Thomas Engel

Personal information
- Full name: Thomas Carl Engel
- Born: 19 November 1927 Auckland, New Zealand
- Died: 6 December 1979 (aged 52)
- Education: Mount Albert Grammar School
- Occupation: Dispatch foreman

Sport
- Country: New Zealand
- Sport: Rowing
- Club: West End Rowing Club

Achievements and titles
- National finals: Eights champion (1949)

Medal record
Men's rowing
Representing New Zealand
British Empire Games
| Silver medal – second place | 1950 Auckland | Eight |

= Thomas Engel (rower) =

New Zealand rower

Thomas Carl Engel (19 November 1927 – 6 December 1979) was a New Zealand rower who won a silver medal at the 1950 British Empire Games.

==Biography==
Born in the Auckland suburb of Grey Lynn on 19 November 1927, Engel was the son of Ernest Carl Engel and Anneta Eileen Engel (née Donohue). He was educated at Mount Albert Grammar School, where he enjoyed success as a boxer, defeating Kerry Ashby in the final of the 175 lb weight division of the school's boxing championships in 1944. He won the same division as well as the open championship the following year.
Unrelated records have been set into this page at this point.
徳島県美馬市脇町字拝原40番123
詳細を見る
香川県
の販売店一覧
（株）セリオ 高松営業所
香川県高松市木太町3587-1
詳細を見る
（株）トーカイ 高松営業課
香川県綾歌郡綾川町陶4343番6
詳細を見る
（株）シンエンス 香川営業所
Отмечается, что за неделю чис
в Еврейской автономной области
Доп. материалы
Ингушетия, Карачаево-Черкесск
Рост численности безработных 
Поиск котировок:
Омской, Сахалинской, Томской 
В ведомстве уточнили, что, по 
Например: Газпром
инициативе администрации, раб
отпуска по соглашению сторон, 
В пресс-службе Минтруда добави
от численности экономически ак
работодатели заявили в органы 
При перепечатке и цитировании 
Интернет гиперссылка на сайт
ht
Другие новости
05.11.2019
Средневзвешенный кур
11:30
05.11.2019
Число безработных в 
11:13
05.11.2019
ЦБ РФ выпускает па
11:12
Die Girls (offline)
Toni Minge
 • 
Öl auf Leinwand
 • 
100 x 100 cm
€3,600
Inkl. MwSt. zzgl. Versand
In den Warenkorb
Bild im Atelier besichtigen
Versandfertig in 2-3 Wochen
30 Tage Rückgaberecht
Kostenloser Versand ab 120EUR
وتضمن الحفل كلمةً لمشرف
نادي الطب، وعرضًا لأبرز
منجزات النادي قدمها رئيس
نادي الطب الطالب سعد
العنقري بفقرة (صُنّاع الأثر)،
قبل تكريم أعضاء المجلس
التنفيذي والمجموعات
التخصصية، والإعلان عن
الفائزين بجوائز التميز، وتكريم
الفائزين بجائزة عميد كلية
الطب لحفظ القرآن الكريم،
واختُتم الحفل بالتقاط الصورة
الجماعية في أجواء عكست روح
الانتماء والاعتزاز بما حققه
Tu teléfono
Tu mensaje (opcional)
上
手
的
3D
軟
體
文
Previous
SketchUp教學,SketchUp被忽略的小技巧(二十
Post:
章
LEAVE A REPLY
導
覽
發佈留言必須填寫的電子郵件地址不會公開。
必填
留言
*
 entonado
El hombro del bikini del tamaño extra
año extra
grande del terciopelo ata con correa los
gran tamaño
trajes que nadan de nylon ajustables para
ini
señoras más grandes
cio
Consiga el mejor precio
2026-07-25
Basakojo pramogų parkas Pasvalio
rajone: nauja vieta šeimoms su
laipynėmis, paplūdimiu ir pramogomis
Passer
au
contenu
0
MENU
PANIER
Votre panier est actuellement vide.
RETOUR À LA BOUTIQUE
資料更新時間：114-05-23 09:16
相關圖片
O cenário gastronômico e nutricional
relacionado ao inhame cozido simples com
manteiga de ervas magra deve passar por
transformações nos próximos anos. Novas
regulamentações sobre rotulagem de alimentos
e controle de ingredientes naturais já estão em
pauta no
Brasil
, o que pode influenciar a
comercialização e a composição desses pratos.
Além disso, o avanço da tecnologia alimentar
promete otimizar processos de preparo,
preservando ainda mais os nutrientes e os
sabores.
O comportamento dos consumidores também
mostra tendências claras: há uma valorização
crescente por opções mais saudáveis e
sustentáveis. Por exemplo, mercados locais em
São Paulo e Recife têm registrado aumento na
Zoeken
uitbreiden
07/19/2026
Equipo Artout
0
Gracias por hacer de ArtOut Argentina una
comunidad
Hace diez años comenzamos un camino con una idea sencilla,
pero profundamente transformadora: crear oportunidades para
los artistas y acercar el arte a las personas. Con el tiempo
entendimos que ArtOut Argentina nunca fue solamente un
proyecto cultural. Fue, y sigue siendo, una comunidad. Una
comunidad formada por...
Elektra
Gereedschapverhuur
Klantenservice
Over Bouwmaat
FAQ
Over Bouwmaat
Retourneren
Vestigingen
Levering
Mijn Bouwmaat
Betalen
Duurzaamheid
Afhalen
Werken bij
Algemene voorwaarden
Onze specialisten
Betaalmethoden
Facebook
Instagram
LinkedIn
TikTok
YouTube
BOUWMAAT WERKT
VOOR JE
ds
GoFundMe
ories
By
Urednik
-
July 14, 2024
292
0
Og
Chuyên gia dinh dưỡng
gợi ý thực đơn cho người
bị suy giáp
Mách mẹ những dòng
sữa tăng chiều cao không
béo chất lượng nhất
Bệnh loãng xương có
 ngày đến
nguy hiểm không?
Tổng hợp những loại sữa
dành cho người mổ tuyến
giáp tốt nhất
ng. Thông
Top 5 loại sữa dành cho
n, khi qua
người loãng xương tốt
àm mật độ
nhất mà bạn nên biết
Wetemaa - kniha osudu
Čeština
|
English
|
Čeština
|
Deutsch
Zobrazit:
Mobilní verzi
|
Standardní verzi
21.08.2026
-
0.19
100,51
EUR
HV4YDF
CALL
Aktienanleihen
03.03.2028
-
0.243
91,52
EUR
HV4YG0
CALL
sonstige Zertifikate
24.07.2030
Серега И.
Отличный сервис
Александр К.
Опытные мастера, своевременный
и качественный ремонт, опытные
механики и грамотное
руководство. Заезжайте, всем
Engel was the stroke of the West End Rowing Club eight that won the men's eight title at the New Zealand championships in 1949; the other crew members were Kerry Ashby, Bill Tinnock, Murray Ashby, Don Rowlands, Grahame Jarratt, Bruce Culpan, Edwin Smith, and Donald Adam (cox). The same crew subsequently represented Auckland in the 1949 interprovincial rowing championships, and were again victorious. The latter race was seen as an important trial for the 1950 British Empire Games, and the entire West End crew was selected to represent New Zealand. At the 1950 Games, raced on Lake Karapiro, the New Zealanders finished second in a time of 6:27.5, half a second behind the winning Australian crew.

Engel died on 6 December 1979, and his body was cremated at Waikumete.